I tried a new cocktail the other night, at home with L, and it made me think about the relationship between sight and smell and taste. I’d been sent, for tasting purposes, the makings of a custom-conceived cocktail from Domaine Carneros, the producer of, among other things, fine Napa sparklers. Domaine Carneros has recently released a brut rosé “Cuvée de la Pompadour,” a pink sparkler that retails for about $35.
Made mostly in the traditional way, by leaving the Pinot Noir juice in contact with the skins long enough to pick up a little blush and tannin, it also has a little Chardonnay and an additional dab of Pinot Noir added to adjust color and flavor down the line. The result is not mind-blowing, but is still very, very good. The light hand with the Chardonnay means it doesn’t have the tart green-apple quality that California blanc de blancs sometimes do—at least in my limited experience. It’s a tartness I don’t personally like. Instead, this wine has a frothy, minerallike quality and enough balance between tartness and milder raspberry and cherry flavors to be drinkable glass after glass. I’ve had it several times now, and each time it has grown on me, and become more something I’d gladly turn to.
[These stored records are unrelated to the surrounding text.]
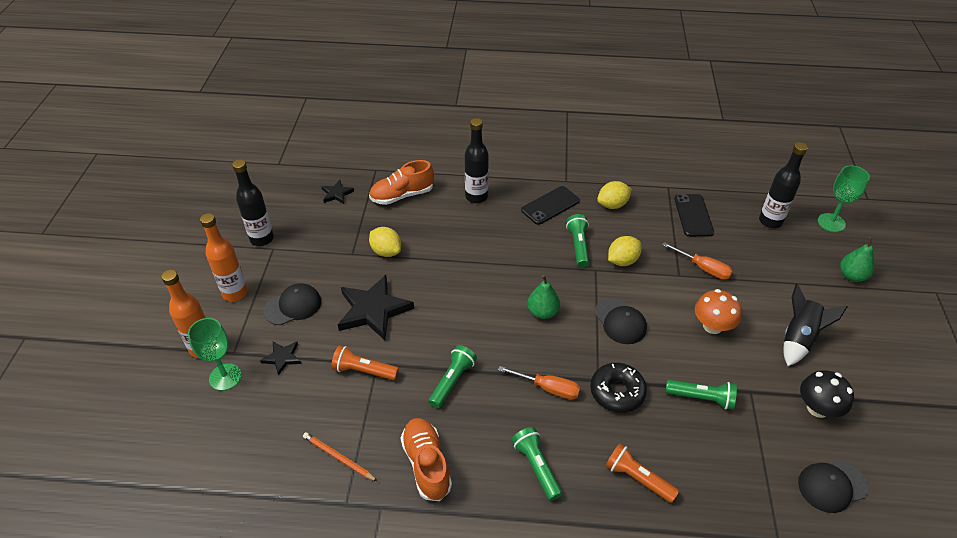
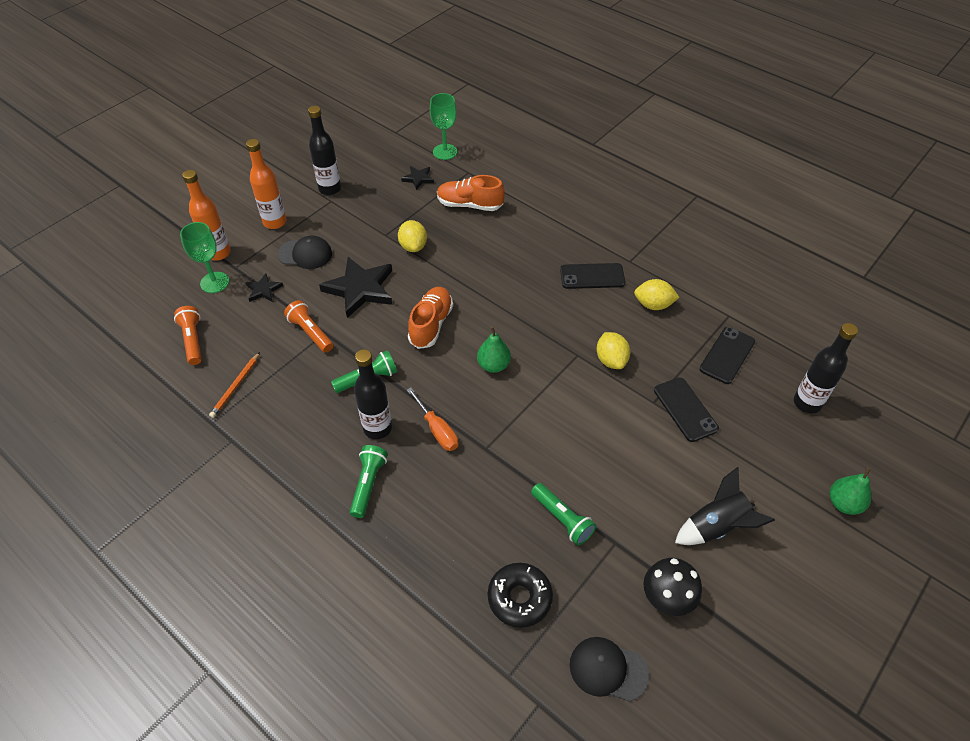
camera: 35 degrees right, 5 degrees up
orange pencil [303,432,377,481] -> orange pencil turned 135 degrees counterclockwise [209,352,260,418]
orange shoe [401,418,452,501] -> orange shoe moved to [408,287,453,349]
black bottle [465,118,489,203] -> black bottle moved to [354,349,392,439]
green flashlight [566,214,589,267] -> none
black donut [590,363,647,413] -> black donut moved to [488,563,553,628]
black cap [595,298,647,344] -> none
orange flashlight [605,443,679,503] -> orange flashlight moved to [174,306,202,365]
yellow lemon [608,236,642,266] -> yellow lemon turned 75 degrees clockwise [597,332,630,369]
orange screwdriver [662,242,733,280] -> black phone [654,377,719,442]
orange mushroom [695,289,742,334] -> none
green goblet [818,165,870,232] -> green goblet moved to [430,93,457,160]

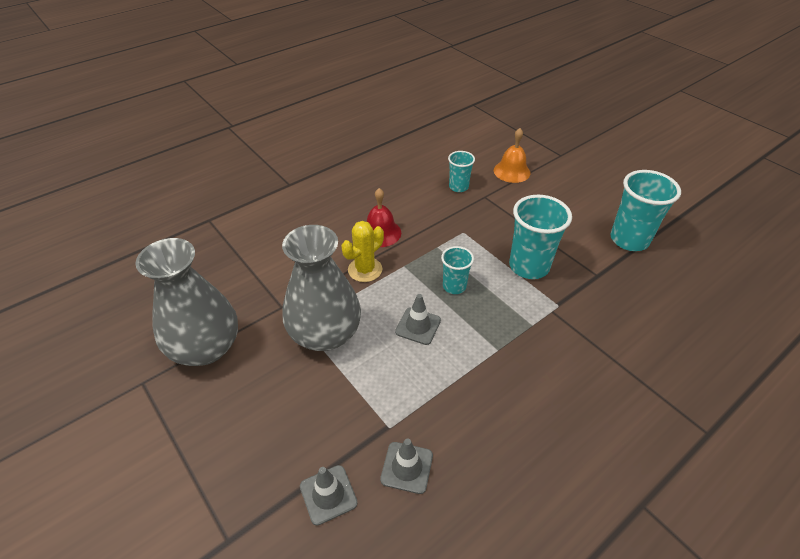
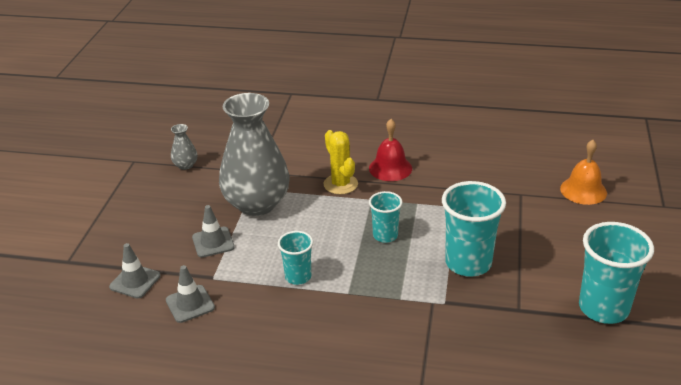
camera: 50 degrees right, 10 degrees down
grey vase [135,238,238,366] -> grey vase [171,124,197,170], size x0.41
yellow cactus [341,221,384,282] -> yellow cactus turned 60 degrees clockwise [323,130,358,194]
grey traffic cone [395,294,441,345] -> grey traffic cone moved to [192,205,235,258]
turquoise cup [448,151,475,192] -> turquoise cup moved to [278,231,313,285]

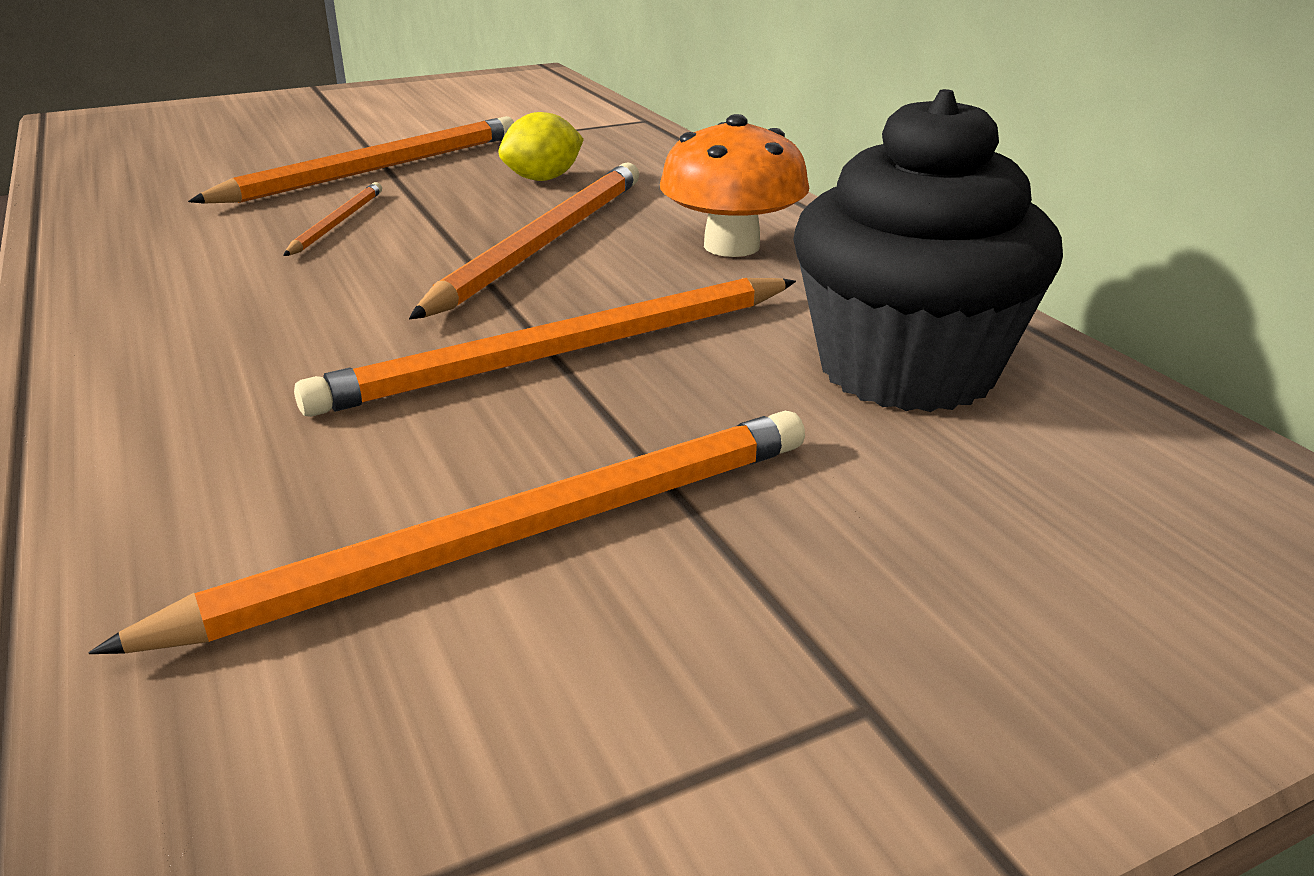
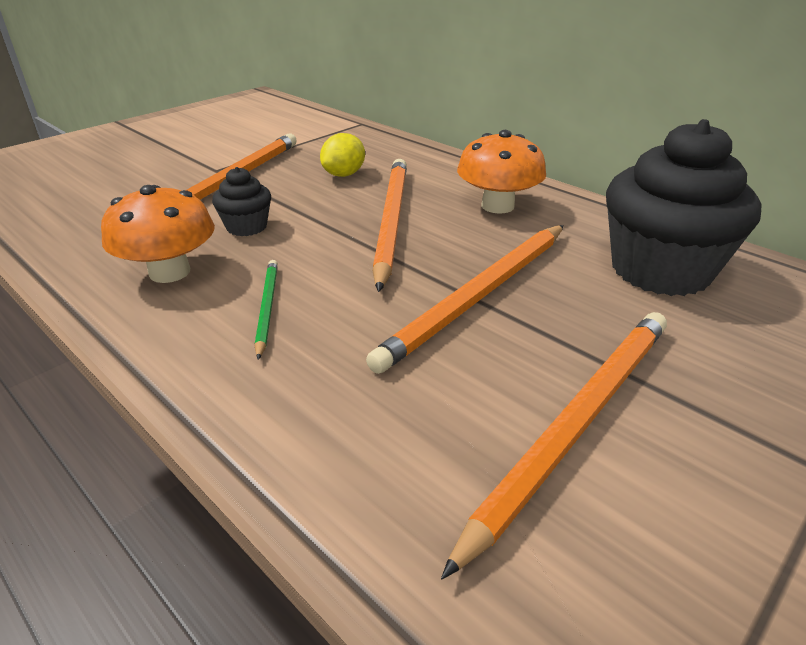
camera: 20 degrees left, 5 degrees up
orange pencil [283,182,382,256] -> black cupcake [212,167,271,236]
none -> orange mushroom [101,185,215,283]
none -> green pencil [255,260,278,360]

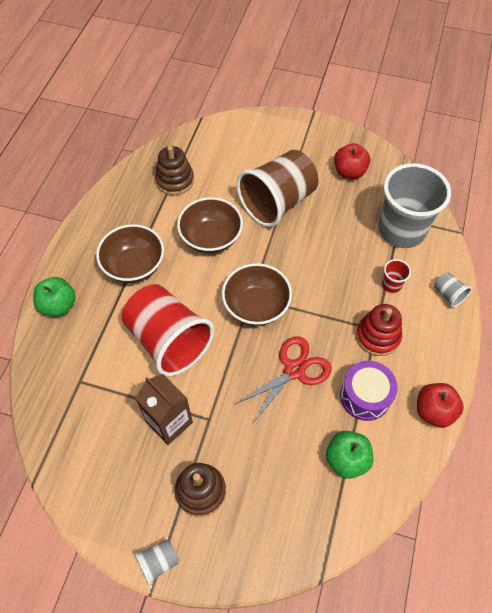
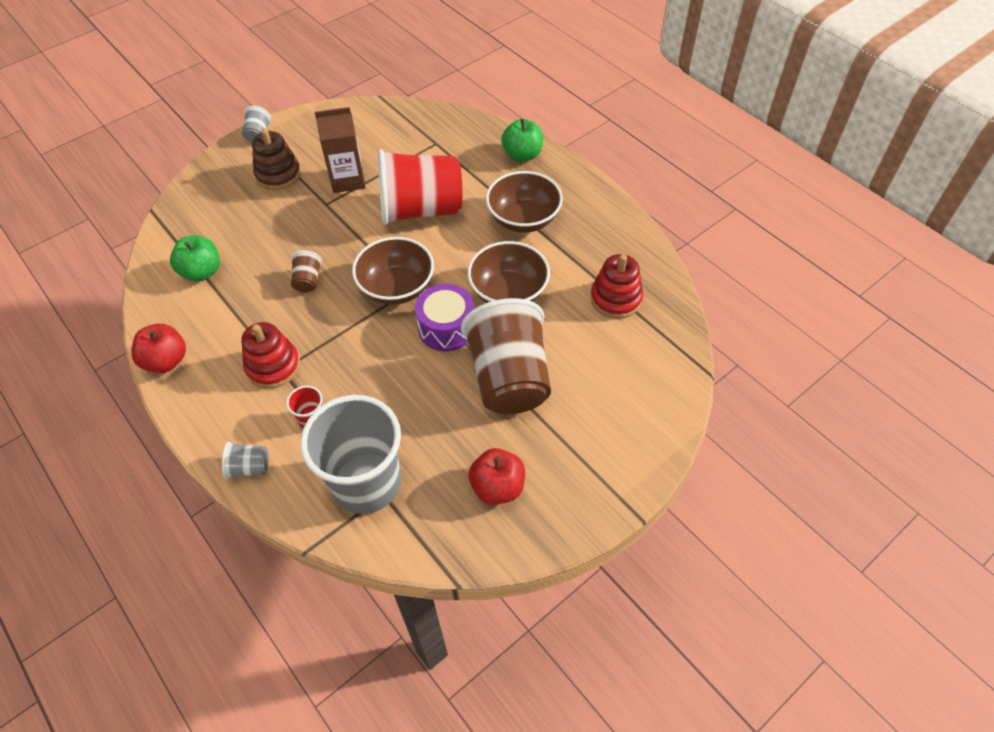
camera: 125 degrees right, 5 degrees down
brown stacking toy [155,146,194,195] -> red stacking toy [590,254,643,319]
red scissors [234,336,332,424] -> brown cup [291,250,322,292]
purple drum [340,361,398,421] -> purple drum moved to [415,284,474,352]

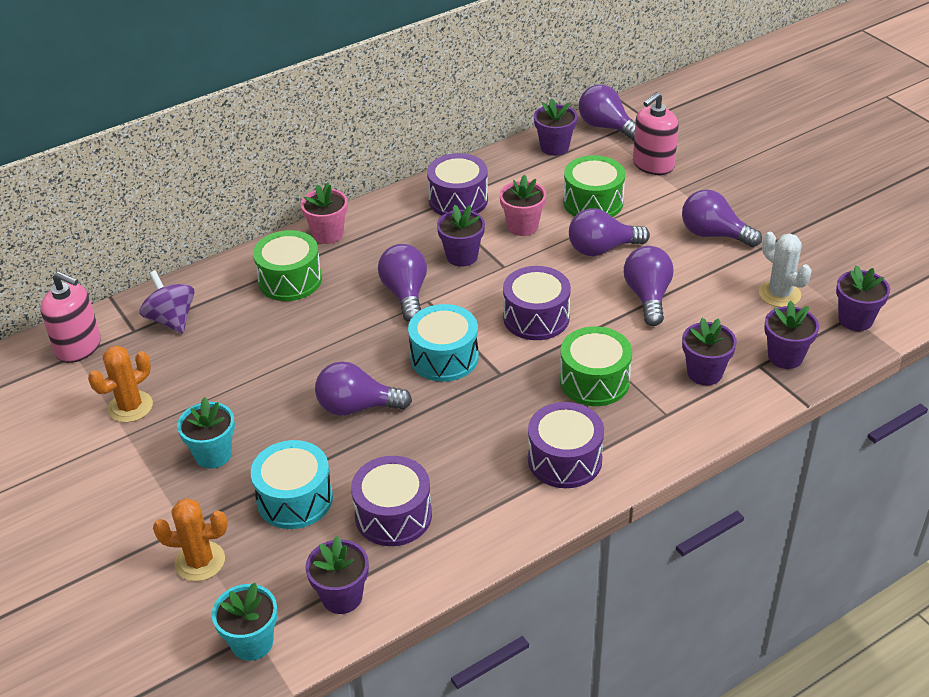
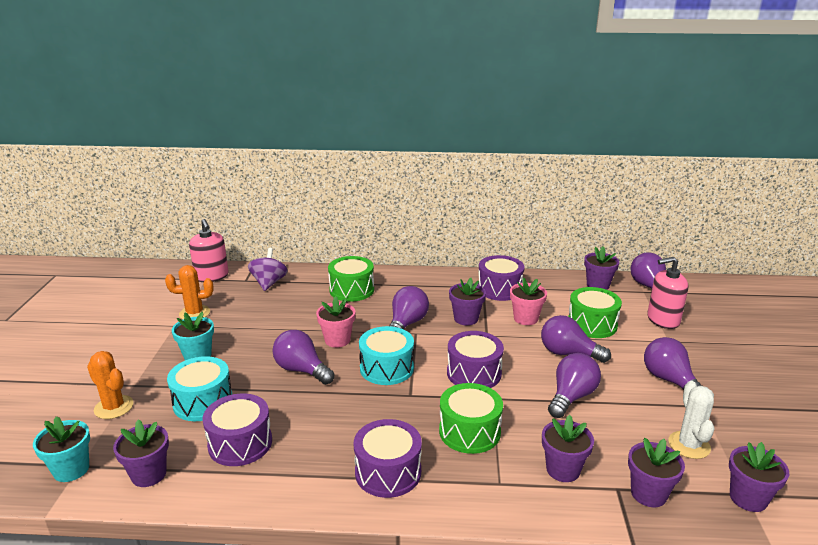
camera: 35 degrees right, 15 degrees down
pink flower pot [301,182,348,244] -> pink flower pot moved to [316,296,355,348]

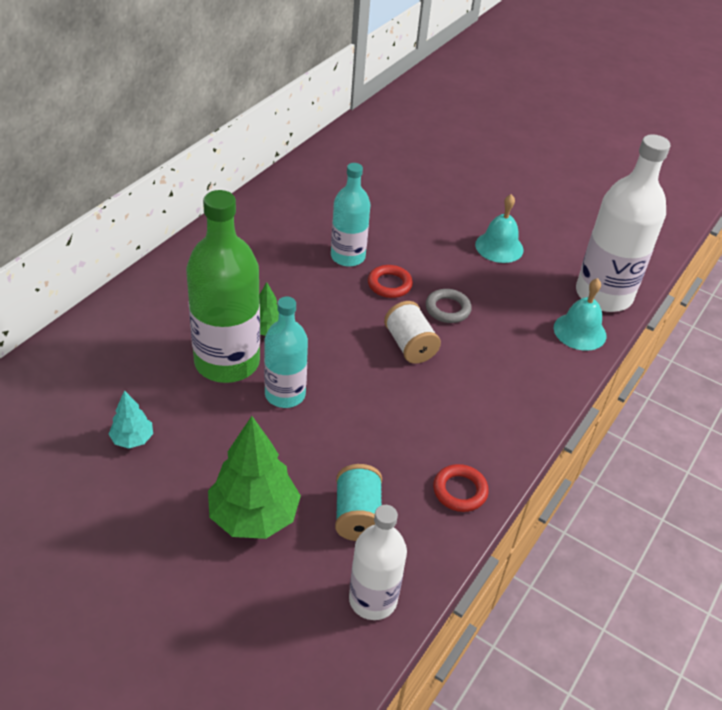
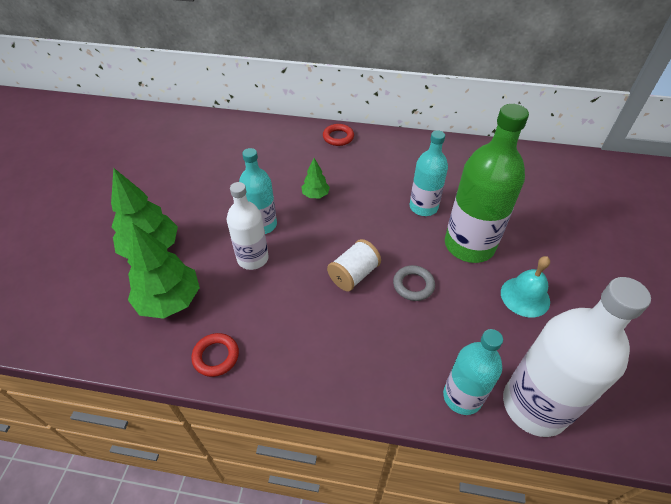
camera: 70 degrees right, 5 degrees up
turquoise tree [109,390,153,448] -> none
green bottle [186,190,260,383] -> green bottle moved to [445,104,529,263]
turquoise spool [335,464,382,541] -> green tree [128,223,200,319]
white bottle [349,505,407,620] -> white bottle moved to [227,182,268,270]
red ring [368,265,413,298] -> red ring moved to [323,124,354,146]
turquoise bell [554,278,606,351] -> turquoise bottle [443,329,503,415]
But now to the cocktail. Flush with excitement about this new wine, Domaine Carneros has commissioned a cocktail to celebrate it: the Bouquet of Rosé, in which 3.5 ounces of the brut rosé get 1/2 ounce of Sence rose nectar (a pleasing, nonalcoholic, lightly sweetened rose-flavored beverage and mixer), a spritz of rose water, and a sprig of fresh lavender. Mixing this one up with L, after work one night, I was struck by the following: There’s nothing roselike about the wine, except the pink color. And even the color only reads as “roselike” because of the presence of the French word rosé, which means pink, and doesn’t have anything to do with the flowers we know as roses. But the mind behind the cocktail—a hired gun named Natalie Bovis-Nelsen, a.k.a. the Liquid Muse—appears to have looked at the wine, looked at the name, and thought of flowers. The result is a curious cognitive dissonance: all this admittedly elegant rose flavoring (these are modest, tasteful flavorings, and the drink is surprising in a fine way) apparently inspired less by the wine’s flavor profile (though there’s no clash here) than by the wine’s color and name, its symbolic association with roses by the dozen in fabulous hotel rooms. Drinking the Bouquet of Rosé, this disconnect left me unsettled, as the experience happening in my mouth and nose and happily buzzed self felt increasingly out of sync with the experience provoked in the conscious mind. In other words, there’s just something weird about a drink mix inspired not by the taste of its primary ingredient but by the color and name. If you get a chance to try this cocktail, I’d almost recommend it, just to share the curious effect and the thoughts that effect provokes. My stronger recommendation, though, is to get your hands on the wine itself, and savor it on a no-big-deal night when you want something bright, delicious, and uplifting.